In a lossless compression algorithm data which is deemed to not be required is removed from the image, hence lossy. This means the original quality can’t be recreated from the lossy compressed version and the quality is reduced.
Photographs lend themselves very well to lossy compression algorithms as there’s usually a high amount of data that can be compressed and lost before there is a noticeable degradation to the image quality. The output is usually significantly smaller than the original image.
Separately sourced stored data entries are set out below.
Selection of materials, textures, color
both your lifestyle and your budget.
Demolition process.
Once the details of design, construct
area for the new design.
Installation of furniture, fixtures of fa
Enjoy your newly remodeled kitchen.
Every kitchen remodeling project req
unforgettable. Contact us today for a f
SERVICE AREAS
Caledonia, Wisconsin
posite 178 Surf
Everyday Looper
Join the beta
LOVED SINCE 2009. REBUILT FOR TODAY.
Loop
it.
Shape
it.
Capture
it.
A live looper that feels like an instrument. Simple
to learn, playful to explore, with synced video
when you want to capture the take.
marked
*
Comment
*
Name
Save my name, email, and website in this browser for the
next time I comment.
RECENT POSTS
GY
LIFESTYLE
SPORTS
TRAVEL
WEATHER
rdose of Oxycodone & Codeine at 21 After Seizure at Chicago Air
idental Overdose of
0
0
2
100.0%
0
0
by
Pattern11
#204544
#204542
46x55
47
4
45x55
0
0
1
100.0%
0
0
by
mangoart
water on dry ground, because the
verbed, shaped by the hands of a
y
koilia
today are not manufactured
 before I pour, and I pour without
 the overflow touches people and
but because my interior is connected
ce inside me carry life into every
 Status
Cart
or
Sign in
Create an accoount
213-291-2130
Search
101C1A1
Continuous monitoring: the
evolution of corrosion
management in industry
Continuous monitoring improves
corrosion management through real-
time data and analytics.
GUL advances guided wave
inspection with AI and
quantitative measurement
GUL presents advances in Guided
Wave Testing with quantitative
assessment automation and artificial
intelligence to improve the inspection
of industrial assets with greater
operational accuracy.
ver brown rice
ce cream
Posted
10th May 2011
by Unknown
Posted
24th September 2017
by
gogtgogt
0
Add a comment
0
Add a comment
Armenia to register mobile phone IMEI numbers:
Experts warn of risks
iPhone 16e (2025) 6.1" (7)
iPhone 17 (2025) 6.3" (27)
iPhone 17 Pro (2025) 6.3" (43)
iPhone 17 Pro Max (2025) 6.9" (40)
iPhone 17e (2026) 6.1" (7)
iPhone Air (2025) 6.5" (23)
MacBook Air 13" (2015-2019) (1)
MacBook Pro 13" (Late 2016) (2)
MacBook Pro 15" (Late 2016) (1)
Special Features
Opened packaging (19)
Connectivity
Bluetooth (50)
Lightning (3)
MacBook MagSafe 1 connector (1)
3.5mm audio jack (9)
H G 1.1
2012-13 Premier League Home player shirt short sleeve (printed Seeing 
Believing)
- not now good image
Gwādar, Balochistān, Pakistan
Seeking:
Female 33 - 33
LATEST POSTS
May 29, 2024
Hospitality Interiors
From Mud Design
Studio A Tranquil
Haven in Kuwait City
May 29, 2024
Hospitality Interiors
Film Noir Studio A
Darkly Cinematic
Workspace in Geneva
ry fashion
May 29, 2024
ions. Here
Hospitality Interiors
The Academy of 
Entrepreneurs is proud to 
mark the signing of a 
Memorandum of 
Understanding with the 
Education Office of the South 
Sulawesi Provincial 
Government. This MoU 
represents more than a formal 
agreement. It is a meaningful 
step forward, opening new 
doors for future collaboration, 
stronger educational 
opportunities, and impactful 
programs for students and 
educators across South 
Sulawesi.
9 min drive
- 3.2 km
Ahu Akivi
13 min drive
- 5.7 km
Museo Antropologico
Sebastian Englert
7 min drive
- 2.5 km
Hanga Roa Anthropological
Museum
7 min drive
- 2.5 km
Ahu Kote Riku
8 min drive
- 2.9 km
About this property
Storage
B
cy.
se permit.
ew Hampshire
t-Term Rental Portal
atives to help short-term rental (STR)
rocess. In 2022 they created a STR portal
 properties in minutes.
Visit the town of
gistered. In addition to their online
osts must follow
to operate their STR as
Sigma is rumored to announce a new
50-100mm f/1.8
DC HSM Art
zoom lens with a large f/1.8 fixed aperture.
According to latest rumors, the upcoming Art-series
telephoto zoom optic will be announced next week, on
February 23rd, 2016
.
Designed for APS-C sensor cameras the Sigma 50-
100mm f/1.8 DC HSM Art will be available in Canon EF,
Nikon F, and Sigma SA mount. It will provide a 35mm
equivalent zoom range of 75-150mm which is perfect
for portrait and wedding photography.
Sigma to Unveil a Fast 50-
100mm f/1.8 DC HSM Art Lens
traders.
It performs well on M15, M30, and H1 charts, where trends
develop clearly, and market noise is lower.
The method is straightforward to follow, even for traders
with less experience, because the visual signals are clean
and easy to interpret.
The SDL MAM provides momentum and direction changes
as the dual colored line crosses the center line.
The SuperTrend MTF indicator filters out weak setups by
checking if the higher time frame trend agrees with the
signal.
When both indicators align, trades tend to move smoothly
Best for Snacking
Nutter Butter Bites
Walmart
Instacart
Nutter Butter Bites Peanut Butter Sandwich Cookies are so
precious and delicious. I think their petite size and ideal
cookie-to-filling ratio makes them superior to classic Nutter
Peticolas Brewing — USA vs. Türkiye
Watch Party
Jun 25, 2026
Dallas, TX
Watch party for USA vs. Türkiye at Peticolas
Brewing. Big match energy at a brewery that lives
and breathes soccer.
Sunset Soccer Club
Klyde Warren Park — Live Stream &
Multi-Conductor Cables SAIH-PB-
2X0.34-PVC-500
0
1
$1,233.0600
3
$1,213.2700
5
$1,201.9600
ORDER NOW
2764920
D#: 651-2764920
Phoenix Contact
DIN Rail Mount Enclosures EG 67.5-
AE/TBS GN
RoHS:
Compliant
JPEG is one of the most common lossy image compression algorithms. It compresses images by looking for similar pixels. The algorithm then replaces similar pixels with a representative colour that is found in the rest of the image. This results in smaller file size but with reduced visual quality. When a JPEG image is opened in an image editor, the image can be edited like any other image. However, when the image is saved, it is re-compressed. This results in JPEG artifacts. These are slight visual disturbances that are most noticeable in areas of high visual complexity.
What is lossless image compression?
In contrast, in lossless image compression, none of the original detail is lost. Unfortunately, that also means there isn’t a huge reduction in the file size.
Most lossless image formats are either raw photo formats (like .ARW for Sony cameras) or use a non-lossy format like PNG or GIF. The advantage of lossless image formats is that they can be edited and resaved over and over without any quality loss. The downside is that they tend to be larger than their lossy counterparts.
Where lossless image compression excels in graphics with fewer colours and less complexity compared to say a photo. So for example, a logo would be a great type of file to compress with a lossless image compression algorithm.
PNG is an example of a lossless image compression algorithm. When this algorithm is applied, pixel colour values are examined and compared to each other. If the pixel values are very similar, the algorithm stores only one value and uses a reference to the other value in the image. When the image is opened and edited in an image editor, the original pixel values are used. This results in images that don’t show any visual difference when saved.